Figure 4 is a block diagram of a conventional FM luminance signal reproducing circuit including a jitter correction circuit, Figure 4 is a block diagram showing the first embodiment of the present invention, Figure 5 is a VCo mar-f conversion characteristic diagram, Figure 6 FIG. 7 is a block diagram showing a second embodiment of the present invention, and FIGS. 7 and 8 are characteristic diagrams showing an example of characteristics of the USAW filter. 11...High frequency conversion circuit, 12...BPF, 13...

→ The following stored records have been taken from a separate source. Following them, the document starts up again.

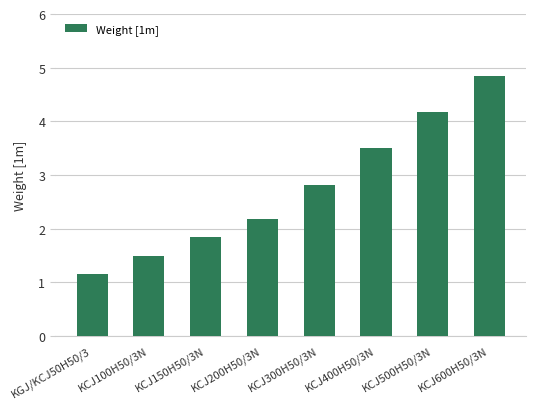

The value at KCJ600H50/3N is 4.8. True or false?

True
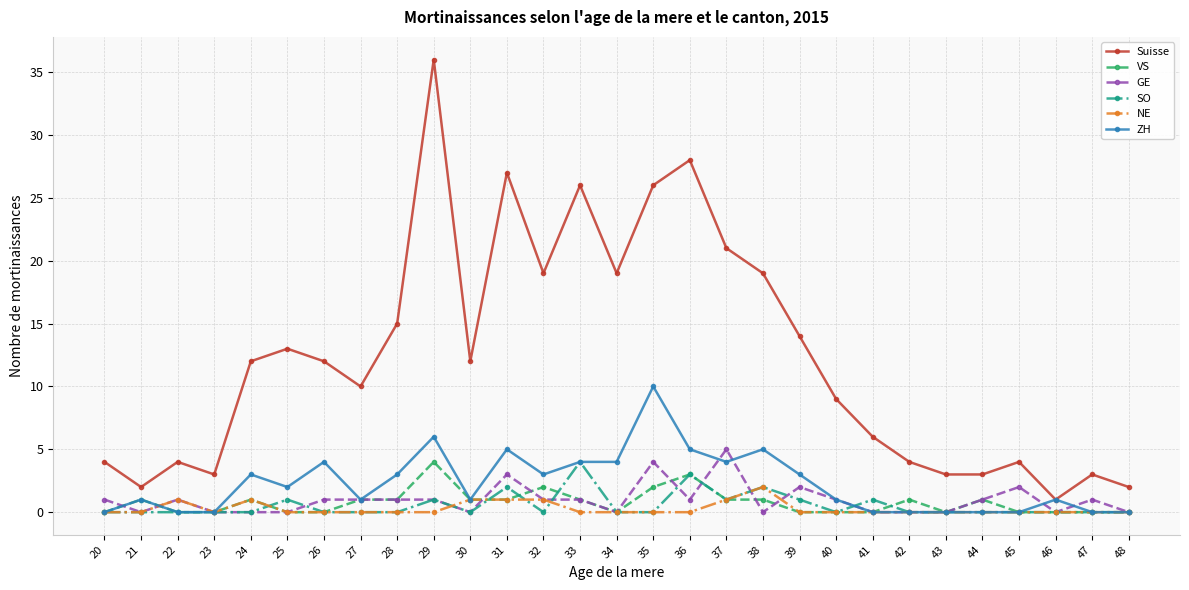

Where is the first local maximum for NE?

22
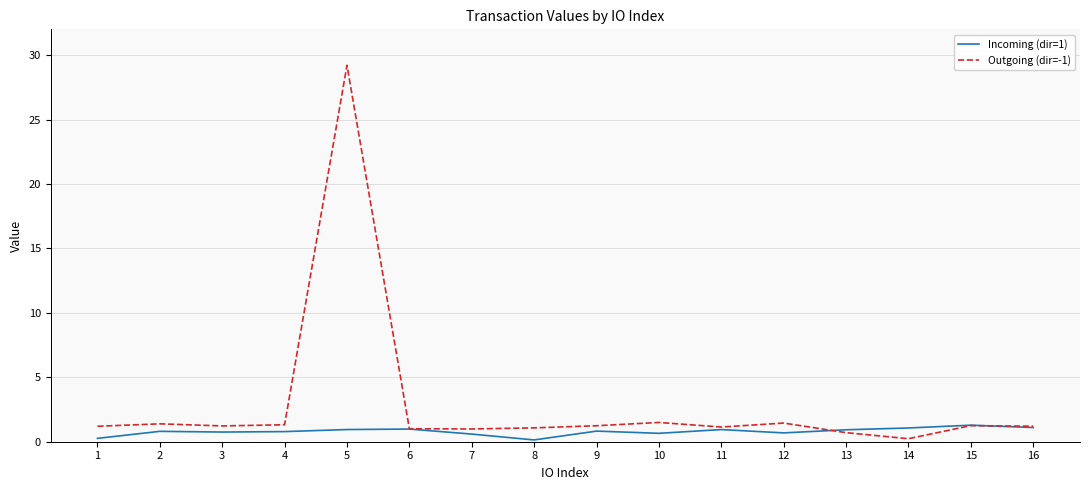

What are all the series names shown in the legend?

Incoming (dir=1), Outgoing (dir=-1)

・Reference signal generator, 14... multiplier and frequency divider circuit,
15--Phase comparator, 16-LPF, 17-VC
o. 1B-・-B#:yf circuit, 19・5AWf)i'
F! Time delay, 20...Gain characteristics of SAW Attorney Michihito Hiraki 1st figure 2 if figure 3 figure 4 figure 5 figure 6

Claims (4)

[Claims] (1) In a magnetic reproducing device that reproduces an FM-modulated luminance signal, a means for correcting the frequency characteristics of the reproduced signal, a means for high-frequency conversion of the reproduced signal, a means for demodulating the high-frequency conversion signal, and synchronization from the demodulated signal. A means for separating signals, a means for comparing the phase of the synchronizing signal with a reference signal, a filter for extracting a control voltage from the phase comparison output, and a voltage-controlled oscillator whose oscillation frequency changes depending on the control voltage. Equipped with at least
The oscillation frequency of the voltage controlled oscillator is used to convert the reproduced signal to a high frequency, and feedback control is applied so that the oscillation frequency of the voltage controlled oscillator has the same jitter component as the reproduced signal. A magnetic reproducing device characterized by: (2) The frequency of the reproduced signal is fY1, the oscillation frequency of the voltage controller oscillator is f, and the demodulation means (f+fY
), when the frequency fY of the reproduced signal increases (or decreases) due to disturbance etc., control is applied to prevent the oscillation frequency of the voltage controlled oscillator from decreasing (or increasing). 1. A magnetic reproducing device according to Patent No. 1, characterized in that: (3) The frequency of the reproduced signal is fY1, the oscillation frequency of the voltage-controlled oscillator is f, and the demodulation means (f-fY
), when the frequency fY of the reproduced signal increases (or decreases) due to disturbance etc., control is performed so that the oscillation frequency of the voltage controlled oscillator increases (or decreases). 2. The magnetic reproducing device according to claim 1, wherein the magnetic reproducing device is configured such that the magnetic reproducing device has a magnetic reproducing device. (4) The magnetic reproducing apparatus according to claim 1, wherein the frequency characteristics of the reproduced signal are corrected using a surface acoustic wave filter after the Takagi transformation.